- Fragmento del texto:
Después de esta nueva desgracia, Brown se puso más susceptible… Estaba seguro que alguien lo iba a envenenar. ¿Serían los ingleses? ¿Eran acaso sus enemigos políticos? Nunca aclaraba quién quería su muerte, pero extremaba los cuidados hasta el delirio. Nadie podía tocar su botella con agua. Al que lo hiciera le estaban reservados veinte latigazos. Jamás probaba “su” comida, de eso se encargaba un tal Robert, hombre de su confianza. Y como si estos recaudos no fuesen suficientes, durante la cena cambiaba abruptamente su plato con el de cualquier miembro de la tripulación.
Cuentan que una tarde, Brown mandó a apresar al capitán Alzogaray cuando subía a cubierta, sin que éste hubiese dicho, hecho o siquiera pensado en algo punible. “Usted queda arrestado en su camarote hasta nueva orden” bramó Brown con los ojos desorbitados. Anonadado, el capitán pidió la justificación de tamaño avasallamiento. Brown fue terminante “¡Ni una palabra!”. El capitán se quedó callado y por tres días lo tuvieron a pan y agua. Cuando la escuadrilla de Montevideo salió del puerto para batir a la flota porteña, Brown quiso contar entre sus huestes con un marino tan valiente y mandó ponerlo en libertad para ocupar su puesto de combate. “Es preciso no privar al Sr. Alzogaray de cumplir con su deber” dijo, sin dejar de mirar por el catalejo.
Terminada la acción, Alzogaray no volvió a su reclusión y al llegar a Buenos Aires, Brown lo envió a tierra. Alzogaray se fue inmediatamente a quejar a las autoridades, pero el mismo Rosas le dijo: “Usted ya sabe cómo es don Bruno” –nombre con el que Rosas llamaba al experimentado marino–.
La casa amarilla, el hogar del almirante, era un reducto apartado de la ciudad, donde se recluía a fin de escapar de toda mirada indiscreta. Allí pasó los últimos años de su vida, lugar en el que recibió al almirante Grenfell, uno de los subordinados del almirante Thomas Cochrane con el que había servido en Chile, Perú y Brasil. Grenfell se quejaba de lo ingratas que eran las naciones con aquellos que las habían servido, a lo que Brown contestó que todas las riquezas eran superfluas, si lo único que se necesitaban eran “seis pies de tierra” para descansar de tantas fatigas.

- Ejercicios:
(a) ¿Coinciden con el fragmento sobre el almirante Brown estas afirmaciones? Responde sí o no a cada una y cita textualmente las palabras que lo deciden: (i) Un hombre llamado Robert se ocupaba de probar la comida de Brown. (ii) Alzogaray pasó una semana a pan y agua. (iii) Brown recibió a Grenfell en la casa amarilla.
(b) Escribe lo que sigue al fragmento sobre el almirante Brown, a partir de su última oración.

Datos recopilados

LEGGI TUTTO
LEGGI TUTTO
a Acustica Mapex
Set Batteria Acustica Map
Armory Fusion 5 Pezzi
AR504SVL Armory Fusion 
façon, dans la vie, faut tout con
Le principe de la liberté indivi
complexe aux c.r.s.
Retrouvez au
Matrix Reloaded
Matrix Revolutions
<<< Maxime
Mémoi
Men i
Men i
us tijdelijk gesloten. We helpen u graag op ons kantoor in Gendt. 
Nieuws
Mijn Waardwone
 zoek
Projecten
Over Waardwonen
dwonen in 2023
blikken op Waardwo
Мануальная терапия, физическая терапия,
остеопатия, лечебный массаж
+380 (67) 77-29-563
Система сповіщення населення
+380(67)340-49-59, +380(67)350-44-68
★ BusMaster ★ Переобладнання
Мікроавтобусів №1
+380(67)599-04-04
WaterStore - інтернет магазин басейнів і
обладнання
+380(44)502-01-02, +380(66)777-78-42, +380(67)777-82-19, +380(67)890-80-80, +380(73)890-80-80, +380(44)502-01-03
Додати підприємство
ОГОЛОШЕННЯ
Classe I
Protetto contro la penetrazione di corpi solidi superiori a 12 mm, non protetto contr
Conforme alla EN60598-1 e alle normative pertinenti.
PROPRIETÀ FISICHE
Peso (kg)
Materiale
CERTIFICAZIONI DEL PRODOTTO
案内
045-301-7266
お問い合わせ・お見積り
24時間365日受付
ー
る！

--

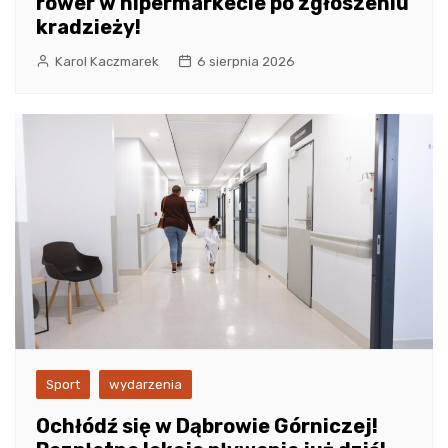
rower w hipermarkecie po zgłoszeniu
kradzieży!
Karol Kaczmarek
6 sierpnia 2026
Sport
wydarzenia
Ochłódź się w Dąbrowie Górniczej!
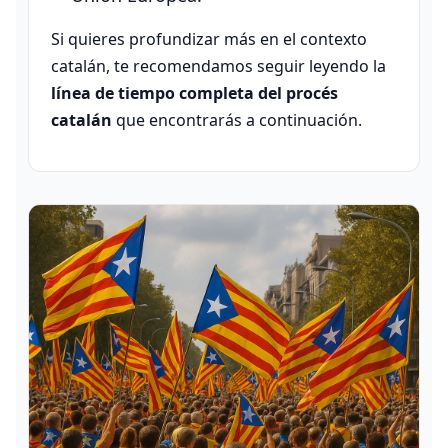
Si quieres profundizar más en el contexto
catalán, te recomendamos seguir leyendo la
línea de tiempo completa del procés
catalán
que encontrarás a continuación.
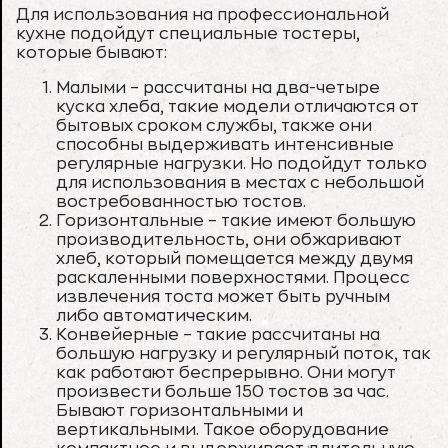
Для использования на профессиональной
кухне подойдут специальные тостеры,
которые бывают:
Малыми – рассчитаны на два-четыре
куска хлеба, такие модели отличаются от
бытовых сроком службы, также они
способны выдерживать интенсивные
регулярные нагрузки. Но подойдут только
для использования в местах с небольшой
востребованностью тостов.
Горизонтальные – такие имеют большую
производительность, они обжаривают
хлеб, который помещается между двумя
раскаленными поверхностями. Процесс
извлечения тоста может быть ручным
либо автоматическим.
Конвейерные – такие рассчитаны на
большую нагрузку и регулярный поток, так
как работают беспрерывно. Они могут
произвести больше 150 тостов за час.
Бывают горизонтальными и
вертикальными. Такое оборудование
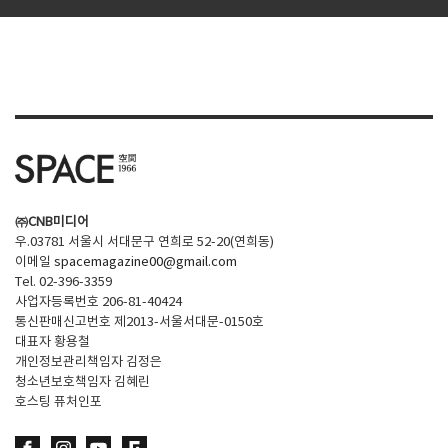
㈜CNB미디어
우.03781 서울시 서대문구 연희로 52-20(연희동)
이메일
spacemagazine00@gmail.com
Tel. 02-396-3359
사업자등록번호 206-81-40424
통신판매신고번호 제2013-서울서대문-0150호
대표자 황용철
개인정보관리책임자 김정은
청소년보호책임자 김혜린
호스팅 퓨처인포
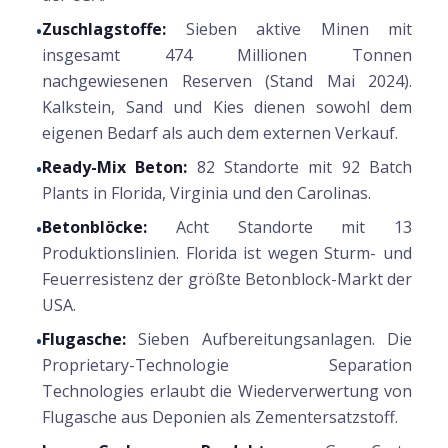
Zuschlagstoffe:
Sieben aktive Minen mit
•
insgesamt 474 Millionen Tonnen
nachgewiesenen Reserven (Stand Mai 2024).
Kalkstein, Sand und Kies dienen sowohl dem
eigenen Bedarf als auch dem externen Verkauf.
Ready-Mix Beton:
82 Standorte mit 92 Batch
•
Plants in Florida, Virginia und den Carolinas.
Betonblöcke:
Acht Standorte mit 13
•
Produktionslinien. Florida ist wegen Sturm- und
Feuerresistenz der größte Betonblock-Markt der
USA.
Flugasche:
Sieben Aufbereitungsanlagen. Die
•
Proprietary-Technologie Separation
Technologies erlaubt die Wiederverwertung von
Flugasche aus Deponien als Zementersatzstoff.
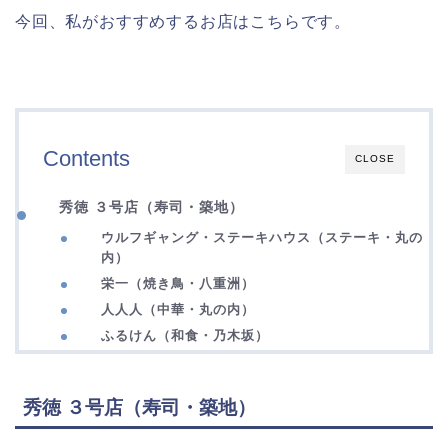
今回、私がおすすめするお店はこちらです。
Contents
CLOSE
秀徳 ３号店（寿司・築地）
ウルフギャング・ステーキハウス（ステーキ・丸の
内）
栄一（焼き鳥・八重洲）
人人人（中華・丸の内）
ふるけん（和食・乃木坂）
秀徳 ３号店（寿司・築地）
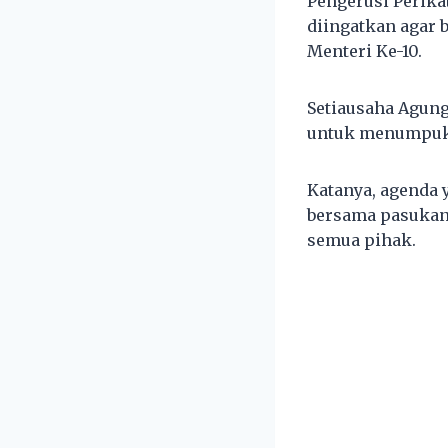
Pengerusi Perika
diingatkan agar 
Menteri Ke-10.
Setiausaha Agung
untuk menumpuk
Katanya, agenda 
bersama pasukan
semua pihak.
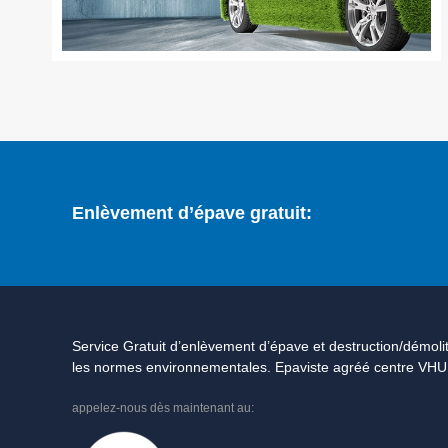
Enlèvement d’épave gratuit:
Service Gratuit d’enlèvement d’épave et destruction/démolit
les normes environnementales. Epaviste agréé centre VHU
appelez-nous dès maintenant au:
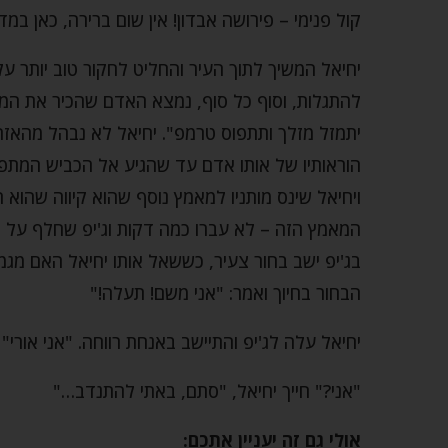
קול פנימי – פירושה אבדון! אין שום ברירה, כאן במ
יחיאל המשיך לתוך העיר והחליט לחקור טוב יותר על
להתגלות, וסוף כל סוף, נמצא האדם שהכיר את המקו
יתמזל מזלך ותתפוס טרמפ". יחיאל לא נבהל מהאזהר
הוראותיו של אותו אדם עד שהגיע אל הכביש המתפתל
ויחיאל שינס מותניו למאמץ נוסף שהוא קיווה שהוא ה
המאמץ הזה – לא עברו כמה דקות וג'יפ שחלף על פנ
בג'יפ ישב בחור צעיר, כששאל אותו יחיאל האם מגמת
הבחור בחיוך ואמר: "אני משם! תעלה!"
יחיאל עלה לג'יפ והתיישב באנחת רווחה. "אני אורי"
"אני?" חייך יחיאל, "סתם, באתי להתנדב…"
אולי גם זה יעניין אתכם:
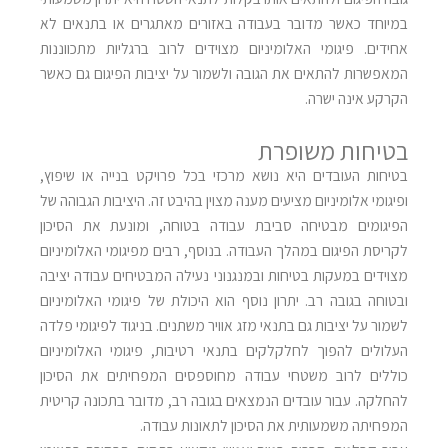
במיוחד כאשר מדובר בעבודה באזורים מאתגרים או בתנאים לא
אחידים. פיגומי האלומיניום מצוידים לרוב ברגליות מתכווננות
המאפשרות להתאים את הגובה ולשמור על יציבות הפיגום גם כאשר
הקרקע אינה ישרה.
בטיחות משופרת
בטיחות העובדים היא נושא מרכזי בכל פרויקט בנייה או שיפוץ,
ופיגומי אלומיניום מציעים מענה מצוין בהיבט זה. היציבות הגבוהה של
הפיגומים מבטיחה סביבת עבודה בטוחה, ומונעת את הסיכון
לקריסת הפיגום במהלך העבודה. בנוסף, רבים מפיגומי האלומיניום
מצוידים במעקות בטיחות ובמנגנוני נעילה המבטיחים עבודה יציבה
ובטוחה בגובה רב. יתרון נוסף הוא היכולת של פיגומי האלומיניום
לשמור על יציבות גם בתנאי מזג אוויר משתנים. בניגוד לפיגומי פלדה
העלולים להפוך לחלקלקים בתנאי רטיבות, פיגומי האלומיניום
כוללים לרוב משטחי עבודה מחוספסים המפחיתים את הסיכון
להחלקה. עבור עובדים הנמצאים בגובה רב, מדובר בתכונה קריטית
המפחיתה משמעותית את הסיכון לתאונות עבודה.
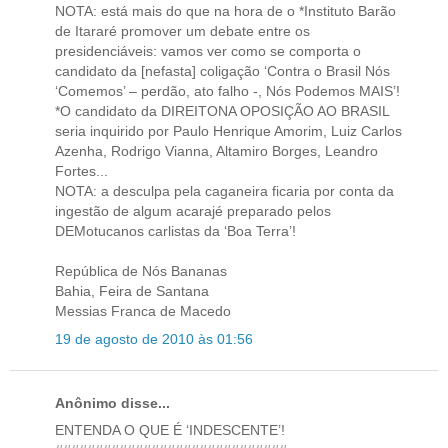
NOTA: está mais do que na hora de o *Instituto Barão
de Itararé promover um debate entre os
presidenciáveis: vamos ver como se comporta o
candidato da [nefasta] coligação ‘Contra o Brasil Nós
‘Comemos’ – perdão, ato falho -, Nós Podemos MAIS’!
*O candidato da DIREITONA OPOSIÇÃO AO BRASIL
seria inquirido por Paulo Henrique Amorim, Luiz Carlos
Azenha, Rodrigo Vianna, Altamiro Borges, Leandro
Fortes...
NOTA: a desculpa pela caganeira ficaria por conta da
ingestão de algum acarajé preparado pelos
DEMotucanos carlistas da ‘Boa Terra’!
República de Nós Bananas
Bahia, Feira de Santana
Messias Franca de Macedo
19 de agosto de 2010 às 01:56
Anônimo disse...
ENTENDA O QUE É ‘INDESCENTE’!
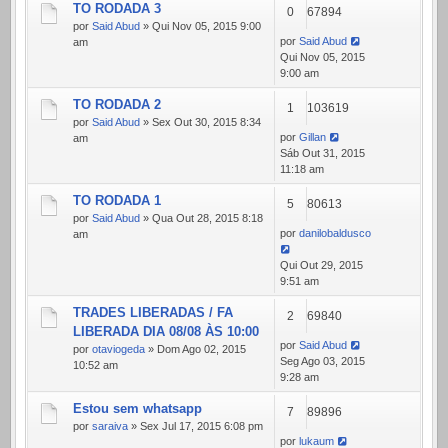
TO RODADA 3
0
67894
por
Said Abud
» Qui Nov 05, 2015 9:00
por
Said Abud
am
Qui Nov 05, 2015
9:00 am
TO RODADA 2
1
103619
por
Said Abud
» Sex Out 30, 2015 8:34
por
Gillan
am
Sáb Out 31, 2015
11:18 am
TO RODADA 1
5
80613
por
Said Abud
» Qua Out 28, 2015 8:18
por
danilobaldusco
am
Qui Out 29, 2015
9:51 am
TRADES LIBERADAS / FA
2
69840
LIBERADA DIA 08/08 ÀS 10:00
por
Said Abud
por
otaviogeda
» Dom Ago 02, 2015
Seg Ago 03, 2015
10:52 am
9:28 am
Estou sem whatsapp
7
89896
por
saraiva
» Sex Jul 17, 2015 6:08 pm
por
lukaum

- Respuestas:
(a)
(i) Sí: "Jamás probaba “su” comida, de eso se encargaba un tal Robert, hombre de su confianza."
(ii) No: "por tres días lo tuvieron a pan y agua."
(iii) Sí: "lugar en el que recibió al almirante Grenfell."

(b)
Achacoso, con casi 80 años de desgracias a cuesta, le entregó a Bartolomé Mitre sus notas biográficas antes de “emprender los caminos que nos llevan a los sombríos mares de la muerte”.
Recibió los sacramentos del padre Fahy, quien fue testigo de sus últimas palabras: “Con el principal abordo, ya puedo cambiar de puerto”. Murió el 3 de marzo de 1857.
El almirante pidió ser enterrado con su hija Elisa. A través de la vitrina del mausoleo coronado por una nave, se puede ver la urna metálica que contiene los restos del almirante. Esta fue confeccionada con el bronce de los cañones de sus naves, siguiendo el diseño del escultor Cafferata. Tras la misma, se atisba una caja de madera con lo que queda de Elisa.
La esposa de Brown fue enterrada en el segundo Cementerio de Disidentes ubicado en la plaza Primero de Mayo y al parecer sus restos jamás fueron trasladados al actual Cementerio Británico, ni a la Recoleta. Supuestamente, bajo el césped y a la sombra de los árboles, donde juegan los niños, hoy descansa la señora Elizabeth Chitty de Brown.
Extracto del libro La Patria Enferma, de Omar López Mato (Editorial Sudamericana)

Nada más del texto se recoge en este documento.